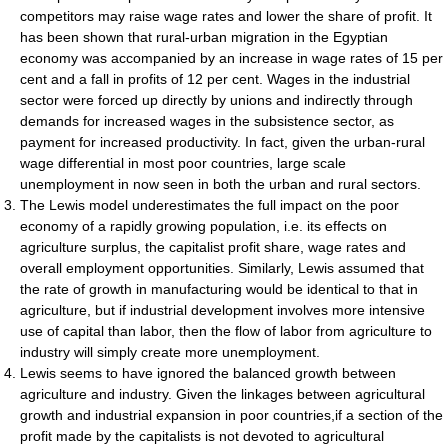
competitors may raise wage rates and lower the share of profit. It
has been shown that rural-urban migration in the Egyptian
economy was accompanied by an increase in wage rates of 15 per
cent and a fall in profits of 12 per cent. Wages in the industrial
sector were forced up directly by unions and indirectly through
demands for increased wages in the subsistence sector, as
payment for increased productivity. In fact, given the urban-rural
wage differential in most poor countries, large scale
unemployment in now seen in both the urban and rural sectors.
The Lewis model underestimates the full impact on the poor
economy of a rapidly growing population, i.e. its effects on
agriculture surplus, the capitalist profit share, wage rates and
overall employment opportunities. Similarly, Lewis assumed that
the rate of growth in manufacturing would be identical to that in
agriculture, but if industrial development involves more intensive
use of capital than labor, then the flow of labor from agriculture to
industry will simply create more unemployment.
Lewis seems to have ignored the balanced growth between
agriculture and industry. Given the linkages between agricultural
growth and industrial expansion in poor countries,if a section of the
profit made by the capitalists is not devoted to agricultural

**********

Seleziona tutte le righe dei dati che contengono la parola "industrial". Tieni conto della distinzione tra maiuscole e minuscole.

▸ **La tua soluzione**
cent and a fall in profits of 12 per cent. Wages in the industrial
agriculture, but if industrial development involves more intensive
growth and industrial expansion in poor countries,if a section of the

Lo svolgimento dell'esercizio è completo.